> _Text shown_

[PATCH 3/5] ipmi:ipmb: Add initial support for IPMI over IPMB

From: minyard
Date: Mon Oct 04 2021 - 20:40:40 EST

From: Corey Minyard <cminyard@xxxxxxxxxx>

This provides access to the management controllers on an IPMB bus to a
device sitting on the IPMB bus. It also provides slave capability to
respond to received messages on the bus.

Signed-off-by: Corey Minyard <minyard@xxxxxxx>
Tested-by: Andrew Manley <andrew.manley@xxxxxxxxxxxxxxx>
Reviewed-by: Andrew Manley <andrew.manley@xxxxxxxxxxxxxxx>
---
drivers/char/ipmi/Kconfig | 9 +
drivers/char/ipmi/Makefile | 1 +
drivers/char/ipmi/ipmi_ipmb.c | 510 ++++++++++++++++++++++++++++++++++
3 files changed, 520 insertions(+)

> _Recorded information_
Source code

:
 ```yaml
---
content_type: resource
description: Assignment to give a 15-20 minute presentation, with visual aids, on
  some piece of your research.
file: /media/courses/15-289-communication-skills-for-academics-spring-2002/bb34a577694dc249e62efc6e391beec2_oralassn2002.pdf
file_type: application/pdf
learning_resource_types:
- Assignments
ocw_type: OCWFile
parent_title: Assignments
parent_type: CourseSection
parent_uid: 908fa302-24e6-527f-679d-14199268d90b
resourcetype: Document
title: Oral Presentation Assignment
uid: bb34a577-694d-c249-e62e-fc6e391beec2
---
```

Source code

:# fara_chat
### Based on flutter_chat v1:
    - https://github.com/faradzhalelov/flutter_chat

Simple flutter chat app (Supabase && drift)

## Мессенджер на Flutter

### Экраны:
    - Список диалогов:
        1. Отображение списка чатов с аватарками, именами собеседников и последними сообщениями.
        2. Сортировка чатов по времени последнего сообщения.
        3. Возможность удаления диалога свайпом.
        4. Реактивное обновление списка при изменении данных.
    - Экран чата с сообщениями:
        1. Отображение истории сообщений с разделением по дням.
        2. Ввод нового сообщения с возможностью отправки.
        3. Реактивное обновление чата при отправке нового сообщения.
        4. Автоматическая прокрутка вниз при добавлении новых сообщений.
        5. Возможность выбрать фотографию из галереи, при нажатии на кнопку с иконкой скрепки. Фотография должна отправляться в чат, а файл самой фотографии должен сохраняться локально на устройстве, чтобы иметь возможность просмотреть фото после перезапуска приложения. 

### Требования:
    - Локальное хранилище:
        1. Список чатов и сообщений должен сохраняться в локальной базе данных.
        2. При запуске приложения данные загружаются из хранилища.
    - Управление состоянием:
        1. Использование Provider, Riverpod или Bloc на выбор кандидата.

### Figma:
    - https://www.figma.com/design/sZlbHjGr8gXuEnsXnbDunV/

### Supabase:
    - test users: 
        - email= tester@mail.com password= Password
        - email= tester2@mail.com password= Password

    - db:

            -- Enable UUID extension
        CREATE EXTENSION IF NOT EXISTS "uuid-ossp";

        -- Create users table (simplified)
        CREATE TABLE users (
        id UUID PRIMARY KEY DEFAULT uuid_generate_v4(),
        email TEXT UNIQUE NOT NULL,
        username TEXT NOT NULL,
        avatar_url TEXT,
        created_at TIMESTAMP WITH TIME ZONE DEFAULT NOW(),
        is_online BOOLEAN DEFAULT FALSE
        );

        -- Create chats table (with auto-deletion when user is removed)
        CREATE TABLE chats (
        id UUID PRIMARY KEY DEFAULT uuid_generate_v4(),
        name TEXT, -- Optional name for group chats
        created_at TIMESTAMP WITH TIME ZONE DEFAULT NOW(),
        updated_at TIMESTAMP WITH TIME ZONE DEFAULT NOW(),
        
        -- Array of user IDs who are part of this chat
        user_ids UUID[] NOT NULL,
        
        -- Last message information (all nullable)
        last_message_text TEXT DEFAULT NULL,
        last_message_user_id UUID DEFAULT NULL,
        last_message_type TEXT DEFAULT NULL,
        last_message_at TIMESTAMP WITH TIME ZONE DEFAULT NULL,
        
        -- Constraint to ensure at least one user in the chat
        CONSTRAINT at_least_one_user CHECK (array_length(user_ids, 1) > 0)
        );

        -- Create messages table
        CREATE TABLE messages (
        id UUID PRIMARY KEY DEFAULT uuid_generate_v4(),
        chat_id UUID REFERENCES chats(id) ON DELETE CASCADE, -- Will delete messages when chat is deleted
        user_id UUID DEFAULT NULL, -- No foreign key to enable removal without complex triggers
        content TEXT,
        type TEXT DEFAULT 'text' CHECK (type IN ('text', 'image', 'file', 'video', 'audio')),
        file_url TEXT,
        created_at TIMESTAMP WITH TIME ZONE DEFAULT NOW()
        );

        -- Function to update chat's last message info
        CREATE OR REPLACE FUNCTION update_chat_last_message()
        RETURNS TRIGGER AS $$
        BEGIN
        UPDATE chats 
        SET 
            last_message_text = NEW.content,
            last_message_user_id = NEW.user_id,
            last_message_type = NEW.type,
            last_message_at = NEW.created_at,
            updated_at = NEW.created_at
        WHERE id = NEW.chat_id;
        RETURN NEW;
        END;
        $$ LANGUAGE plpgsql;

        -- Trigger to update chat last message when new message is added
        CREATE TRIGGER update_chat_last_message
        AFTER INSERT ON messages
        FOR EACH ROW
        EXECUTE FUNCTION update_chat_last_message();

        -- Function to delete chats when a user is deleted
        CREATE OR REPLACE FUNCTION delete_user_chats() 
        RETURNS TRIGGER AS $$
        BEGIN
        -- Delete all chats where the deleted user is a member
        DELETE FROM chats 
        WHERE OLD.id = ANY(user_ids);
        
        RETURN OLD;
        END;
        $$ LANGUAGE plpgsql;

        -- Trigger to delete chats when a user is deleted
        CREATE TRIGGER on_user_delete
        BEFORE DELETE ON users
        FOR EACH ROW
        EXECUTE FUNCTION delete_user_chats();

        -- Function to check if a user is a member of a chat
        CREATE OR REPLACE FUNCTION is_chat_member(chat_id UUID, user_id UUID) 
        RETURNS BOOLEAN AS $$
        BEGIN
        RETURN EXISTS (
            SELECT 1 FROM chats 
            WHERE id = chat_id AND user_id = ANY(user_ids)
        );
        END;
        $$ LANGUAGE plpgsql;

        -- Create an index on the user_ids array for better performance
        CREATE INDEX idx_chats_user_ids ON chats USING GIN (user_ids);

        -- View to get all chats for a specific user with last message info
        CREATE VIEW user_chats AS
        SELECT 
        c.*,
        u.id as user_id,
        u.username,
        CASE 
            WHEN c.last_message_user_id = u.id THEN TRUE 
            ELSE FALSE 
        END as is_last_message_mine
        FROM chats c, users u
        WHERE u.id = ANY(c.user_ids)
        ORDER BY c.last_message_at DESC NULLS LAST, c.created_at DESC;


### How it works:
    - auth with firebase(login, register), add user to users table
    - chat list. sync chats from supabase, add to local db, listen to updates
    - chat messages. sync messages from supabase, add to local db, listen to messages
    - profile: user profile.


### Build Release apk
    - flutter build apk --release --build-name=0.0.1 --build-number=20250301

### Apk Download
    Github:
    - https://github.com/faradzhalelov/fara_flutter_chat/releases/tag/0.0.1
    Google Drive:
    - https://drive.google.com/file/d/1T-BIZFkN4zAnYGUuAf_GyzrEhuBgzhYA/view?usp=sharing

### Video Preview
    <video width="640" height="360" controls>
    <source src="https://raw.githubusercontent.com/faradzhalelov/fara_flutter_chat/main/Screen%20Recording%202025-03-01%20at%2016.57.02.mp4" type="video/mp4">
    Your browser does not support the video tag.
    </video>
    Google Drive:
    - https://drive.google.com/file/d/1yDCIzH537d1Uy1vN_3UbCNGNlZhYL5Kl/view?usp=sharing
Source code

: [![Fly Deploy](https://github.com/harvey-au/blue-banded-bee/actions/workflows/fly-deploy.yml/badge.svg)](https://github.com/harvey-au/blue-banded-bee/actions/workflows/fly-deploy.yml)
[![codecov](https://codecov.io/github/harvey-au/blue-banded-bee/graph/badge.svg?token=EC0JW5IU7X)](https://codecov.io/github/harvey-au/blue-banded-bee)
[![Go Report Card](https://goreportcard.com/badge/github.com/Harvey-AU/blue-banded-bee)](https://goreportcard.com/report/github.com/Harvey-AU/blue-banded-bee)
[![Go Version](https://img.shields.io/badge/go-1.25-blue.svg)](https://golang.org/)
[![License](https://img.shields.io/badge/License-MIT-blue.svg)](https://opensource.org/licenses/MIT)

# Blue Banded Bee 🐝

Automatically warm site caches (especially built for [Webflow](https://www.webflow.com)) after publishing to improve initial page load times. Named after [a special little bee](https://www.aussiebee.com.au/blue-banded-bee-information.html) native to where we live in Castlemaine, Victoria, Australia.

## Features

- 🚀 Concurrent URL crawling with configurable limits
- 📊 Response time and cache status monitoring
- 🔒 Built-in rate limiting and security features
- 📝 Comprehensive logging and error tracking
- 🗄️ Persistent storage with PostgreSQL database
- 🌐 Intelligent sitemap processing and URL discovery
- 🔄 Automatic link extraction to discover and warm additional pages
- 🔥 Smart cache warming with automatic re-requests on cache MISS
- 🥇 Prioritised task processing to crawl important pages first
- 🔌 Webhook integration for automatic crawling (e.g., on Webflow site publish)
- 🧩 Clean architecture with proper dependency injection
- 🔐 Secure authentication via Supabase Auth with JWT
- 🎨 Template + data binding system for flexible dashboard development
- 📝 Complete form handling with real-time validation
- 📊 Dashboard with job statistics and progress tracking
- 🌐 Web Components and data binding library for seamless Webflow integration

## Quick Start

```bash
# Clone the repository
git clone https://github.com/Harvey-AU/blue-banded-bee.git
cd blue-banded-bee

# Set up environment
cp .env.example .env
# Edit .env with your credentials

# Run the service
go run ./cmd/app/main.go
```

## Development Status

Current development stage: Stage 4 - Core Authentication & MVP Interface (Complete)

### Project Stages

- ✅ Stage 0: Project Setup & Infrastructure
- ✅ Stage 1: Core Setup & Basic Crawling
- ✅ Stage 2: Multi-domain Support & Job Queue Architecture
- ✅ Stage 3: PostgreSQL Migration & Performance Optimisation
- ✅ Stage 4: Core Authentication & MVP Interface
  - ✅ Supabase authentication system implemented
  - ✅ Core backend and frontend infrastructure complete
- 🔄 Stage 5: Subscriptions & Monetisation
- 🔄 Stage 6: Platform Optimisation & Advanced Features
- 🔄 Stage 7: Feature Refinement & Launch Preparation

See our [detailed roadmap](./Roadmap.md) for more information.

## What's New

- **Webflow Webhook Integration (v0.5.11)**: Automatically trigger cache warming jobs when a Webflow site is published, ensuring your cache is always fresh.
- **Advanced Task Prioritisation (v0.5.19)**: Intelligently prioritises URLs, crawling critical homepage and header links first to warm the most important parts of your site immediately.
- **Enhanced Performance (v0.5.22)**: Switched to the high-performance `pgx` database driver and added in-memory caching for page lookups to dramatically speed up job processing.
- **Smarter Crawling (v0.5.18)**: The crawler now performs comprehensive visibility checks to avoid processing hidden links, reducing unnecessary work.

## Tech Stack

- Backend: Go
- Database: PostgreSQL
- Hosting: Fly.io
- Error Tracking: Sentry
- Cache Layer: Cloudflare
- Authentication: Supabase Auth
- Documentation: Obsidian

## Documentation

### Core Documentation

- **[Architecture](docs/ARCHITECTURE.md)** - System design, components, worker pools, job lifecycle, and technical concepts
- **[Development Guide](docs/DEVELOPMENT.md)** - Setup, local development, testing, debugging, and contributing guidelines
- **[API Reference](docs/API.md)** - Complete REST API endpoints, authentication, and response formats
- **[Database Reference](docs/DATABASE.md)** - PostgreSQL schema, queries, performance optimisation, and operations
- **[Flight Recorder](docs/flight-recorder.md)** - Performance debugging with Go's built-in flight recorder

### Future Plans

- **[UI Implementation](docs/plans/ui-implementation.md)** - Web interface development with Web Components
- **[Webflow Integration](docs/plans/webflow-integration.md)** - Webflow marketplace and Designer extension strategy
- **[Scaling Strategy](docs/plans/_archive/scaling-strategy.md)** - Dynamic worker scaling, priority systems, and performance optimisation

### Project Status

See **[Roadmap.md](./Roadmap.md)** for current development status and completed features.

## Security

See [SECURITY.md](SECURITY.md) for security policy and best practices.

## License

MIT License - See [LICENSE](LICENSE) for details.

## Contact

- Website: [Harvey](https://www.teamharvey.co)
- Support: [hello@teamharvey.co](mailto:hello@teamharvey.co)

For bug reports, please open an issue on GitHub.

> _Work request_
In the patch text, how many insertions does the patch make to drivers/char/ipmi/ipmi_ipmb.c?

> _Worked solution_
510